As the market turmoil rages on, one group of clients–seniors–don’t have the luxury of being able to take some hits to their portfolios now with the hope of gaining it back in years to come. As SEC Chairman Christopher Cox said during the Commission’s third Senior Summit last month: “Looking past the current market turmoil to the long run isn’t an option” because older Americans need access to their investments now.
Indeed, the issue of helping the oldest among us protect their retirement nest eggs becomes even more pressing when we recall that baby boomers control upwards of $13 trillion in household investable assets, or more than 50% of total U.S. household investment assets. U.S. Census projections as of August 2008 also show that at year-end 2007, approximately 38 million people were 65 or older. By 2020, that number will reach almost 55 million.
During the past two years, the SEC has brought more than 50 enforcement actions against people perpetrating frauds that the agency says were harming retirees and older investors. The most recent case–levied by the SEC in mid-September–charged an unregistered broker/dealer and his company, Global Marketing Consultants, based in Loveland, Colorado, with misappropriating funds from seniors and other investors through two investing schemes. The ongoing threat of fraud against senior investors coupled with the fact that there’s such a large number of seniors–with lots of cash to be looked after–compelled the SEC’s Office of Compliance Inspections and Examinations (OCIE), the North American Securities Administrators Association (NAASA), and the Financial Industry Regulatory Authority (FINRA) to conduct a joint study of how financial services firms are honing their compliance, supervisory, and other practices to best serve senior investors.
The report (available at www.sec.gov), which the groups released at the Summit in late September, notes areas of concern that firms are addressing such as meeting regulatory obligations when assessing appropriate investments for investors at different life stages, marketing retirement products to investors who are at or near retirement, as well as recognizing signs of diminished capacity or financial abuse. The groups also note in the report that they define “senior investor” as someone who is retired or is near retirement, not by a specific age. The report also highlights the fact that not all firms are alike, so one practice may make sense for one firm, but not another.
When it comes to restructuring their supervisory and compliance procedures, some firms are designating employees within the firm–from compliance, legal or management–to focus on senior-related issues. Firms are also reviewing the adequacy of their policies and procedures as it relates to life-stage issues–which refer to the key milestones in investors’ lives.

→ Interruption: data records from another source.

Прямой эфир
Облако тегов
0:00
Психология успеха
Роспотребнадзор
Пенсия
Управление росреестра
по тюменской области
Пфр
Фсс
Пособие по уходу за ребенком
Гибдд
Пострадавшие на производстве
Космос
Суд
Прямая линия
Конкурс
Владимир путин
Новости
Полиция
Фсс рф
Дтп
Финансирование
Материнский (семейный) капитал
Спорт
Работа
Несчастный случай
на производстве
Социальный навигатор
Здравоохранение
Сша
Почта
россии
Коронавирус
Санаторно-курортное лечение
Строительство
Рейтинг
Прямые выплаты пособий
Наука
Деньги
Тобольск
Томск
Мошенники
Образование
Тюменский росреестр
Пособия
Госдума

Daniel Sibears, executive VP of member regulation programs at FINRA, whpoke on a panel during the Summit, said one area not mentioned in the report is that firms are providing training for staff that allows them to come up to speed on areas where regulators are focusing their efforts. For instance, he said, FINRA is now studying unauthorized switching in variable annuities.
Joe Borg, a NASAA director and director of the Alabama Securities Commission, who sat on the panel with Sibears, said firms are also “improving their communication with seniors.” This is vital, added David Tittsworth, executive director of the Investment Adviser Association, another panel member, because “if you get the communication right with the client, things fall into place; if not, things break down.” Firms are encouraging seniors to keep an emergency contact on file with their advisor, like a trusted family member, and are also talking up the benefits–and pitfalls–of having a power of attorney.